*** Opening of DATA FOR PROCESSING ***

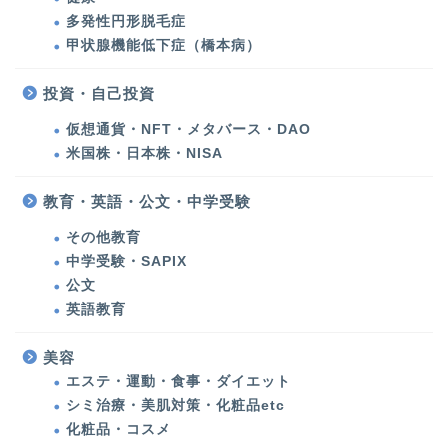
多発性円形脱毛症
健康
甲状腺機能低下症（橋本病）
投資・自己投資
多発性円形脱毛症
仮想通貨・NFT・メタバース・DAO
甲状腺機能低下症（橋本
米国株・日本株・NISA
病）
教育・英語・公文・中学受験
アメリカ生活・旅行記
その他教育
中学受験・SAPIX
アメリカ生活
公文
英語教育
バックパッカーの記憶
美容
エステ・運動・食事・ダイエット
旅行・子連れ旅行
シミ治療・美肌対策・化粧品etc
化粧品・コスメ
教育・英語・公文・中学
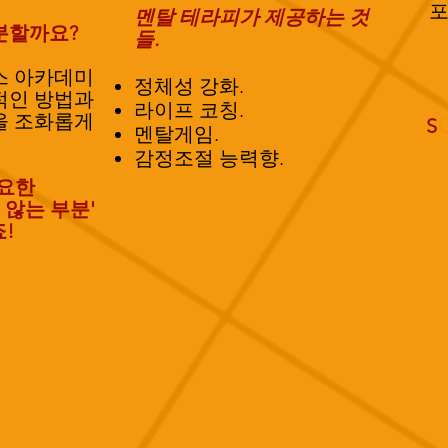
멘탈 테라피가 제공하는 것
분할까요?
들.
스 아카데미
정체성 강화.
적인 방법과
라이프 코칭.
을 조화롭게
S
멘탈게임.
감정조절 능력향.
중요한
 않는 부분'
죠!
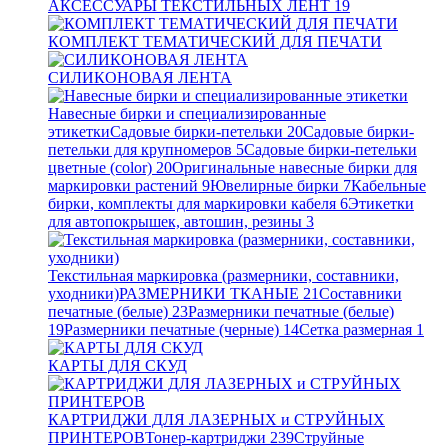
АКСЕССУАРЫ ТЕКСТИЛЬНЫХ ЛЕНТ
19
КОМПЛЕКТ ТЕМАТИЧЕСКИЙ ДЛЯ ПЕЧАТИ
СИЛИКОНОВАЯ ЛЕНТА
Навесные бирки и специализированные
этикетки
Садовые бирки-петельки
20
Садовые бирки-
петельки для крупномеров
5
Садовые бирки-петельки
цветные (color)
20
Оригинальные навесные бирки для
маркировки растений
9
Ювелирные бирки
7
Кабельные
бирки, комплекты для маркировки кабеля
6
Этикетки
для автопокрышек, автошин, резины
3
Текстильная маркировка (размерники, составники,
уходники)
РАЗМЕРНИКИ ТКАНЫЕ
21
Составники
печатные (белые)
23
Размерники печатные (белые)
19
Размерники печатные (черные)
14
Сетка размерная
1
КАРТЫ ДЛЯ СКУД
КАРТРИДЖИ ДЛЯ ЛАЗЕРНЫХ и СТРУЙНЫХ
ПРИНТЕРОВ
Тонер-картриджи
239
Струйные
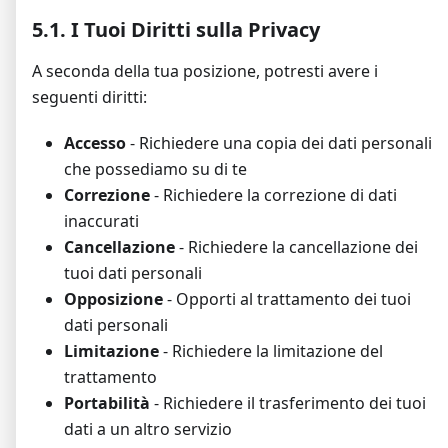
5.1. I Tuoi Diritti sulla Privacy
A seconda della tua posizione, potresti avere i
seguenti diritti:
Accesso
- Richiedere una copia dei dati personali
che possediamo su di te
Correzione
- Richiedere la correzione di dati
inaccurati
Cancellazione
- Richiedere la cancellazione dei
tuoi dati personali
Opposizione
- Opporti al trattamento dei tuoi
dati personali
Limitazione
- Richiedere la limitazione del
trattamento
Portabilità
- Richiedere il trasferimento dei tuoi
dati a un altro servizio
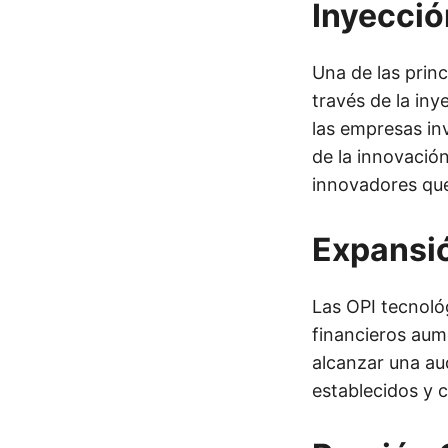
Inyecció
Una de las princ
través de la in
las empresas inv
de la innovación
innovadores que
Expansi
Las OPI tecnoló
financieros aum
alcanzar una au
establecidos y c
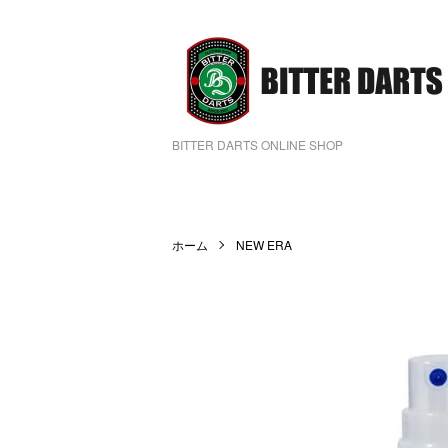
BITTER DARTS ONLINE SHOP
ホーム
NEW ERA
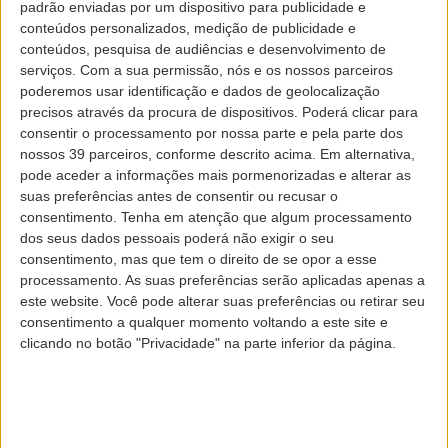
padrão enviadas por um dispositivo para publicidade e
conteúdos personalizados, medição de publicidade e
DE
conteúdos, pesquisa de audiências e desenvolvimento de
serviços.
Com a sua permissão, nós e os nossos parceiros
poderemos usar identificação e dados de geolocalização
precisos através da procura de dispositivos. Poderá clicar para
PARA
consentir o processamento por nossa parte e pela parte dos
nossos 39 parceiros, conforme descrito acima. Em alternativa,
pode aceder a informações mais pormenorizadas e alterar as
DATA DE PARTIDA
suas preferências antes de consentir ou recusar o
consentimento.
Tenha em atenção que algum processamento
dos seus dados pessoais poderá não exigir o seu
consentimento, mas que tem o direito de se opor a esse
DATA DE REGRESSO
processamento. As suas preferências serão aplicadas apenas a
este website. Você pode alterar suas preferências ou retirar seu
consentimento a qualquer momento voltando a este site e
PASSAGEIROS
clicando no botão "Privacidade" na parte inferior da página.
CÓDIGO PROMOCIONAL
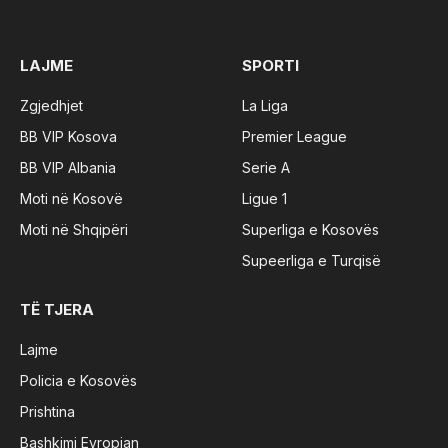
(Twitter)
LAJME
SPORTI
Zgjedhjet
La Liga
BB VIP Kosova
Premier League
BB VIP Albania
Serie A
Moti në Kosovë
Ligue 1
Moti në Shqipëri
Superliga e Kosovës
Supeerliga e Turqisë
TË TJERA
Lajme
Policia e Kosovës
Prishtina
Bashkimi Evropian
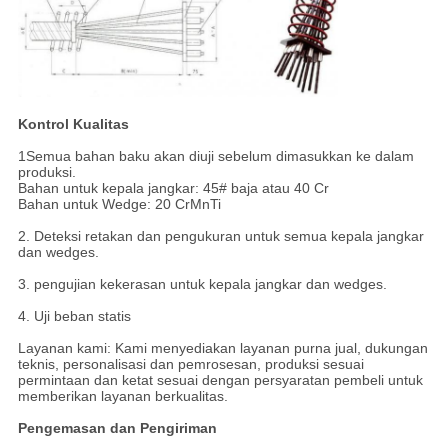
Kontrol Kualitas
1Semua bahan baku akan diuji sebelum dimasukkan ke dalam
produksi.
Bahan untuk kepala jangkar: 45# baja atau 40 Cr
Bahan untuk Wedge: 20 CrMnTi
2. Deteksi retakan dan pengukuran untuk semua kepala jangkar
dan wedges.
3. pengujian kekerasan untuk kepala jangkar dan wedges.
4. Uji beban statis
Layanan kami: Kami menyediakan layanan purna jual, dukungan
teknis, personalisasi dan pemrosesan, produksi sesuai
permintaan dan ketat sesuai dengan persyaratan pembeli untuk
memberikan layanan berkualitas.
Pengemasan dan Pengiriman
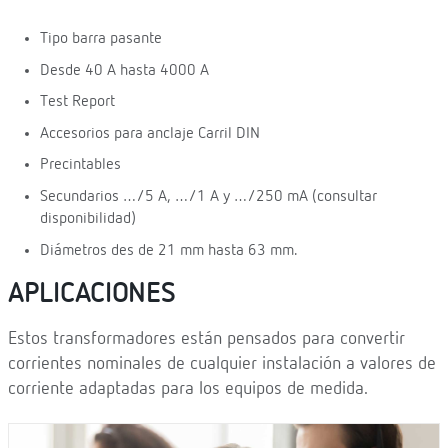
Tipo barra pasante
Desde 40 A hasta 4000 A
Test Report
Accesorios para anclaje Carril DIN
Precintables
Secundarios …/5 A, …/1 A y …/250 mA (consultar
disponibilidad)
Diámetros des de 21 mm hasta 63 mm.
APLICACIONES
Estos transformadores están pensados para convertir
corrientes nominales de cualquier instalación a valores de
corriente adaptadas para los equipos de medida.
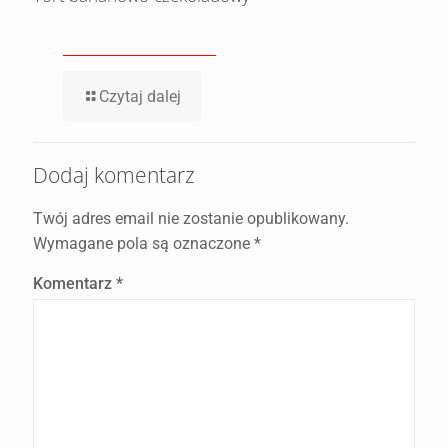
Czytaj dalej
Dodaj komentarz
Twój adres email nie zostanie opublikowany.
Wymagane pola są oznaczone
*
Komentarz
*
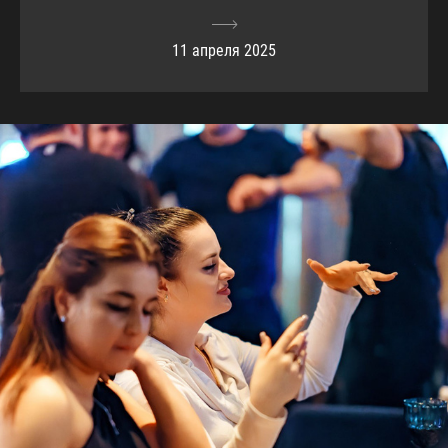
11 апреля 2025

*** Close of DATA FOR PROCESSING ***

▸ DESCRIPTION OF THE TASK
Please report each line of the listing that contains the word "consentimento", copying every such line in full. Case counts, so uppercase and lowercase letters must match.

▸ TASK SOLUTION
consentimento.
consentimento, mas que tem o direito de se opor a esse
consentimento a qualquer momento voltando a este site e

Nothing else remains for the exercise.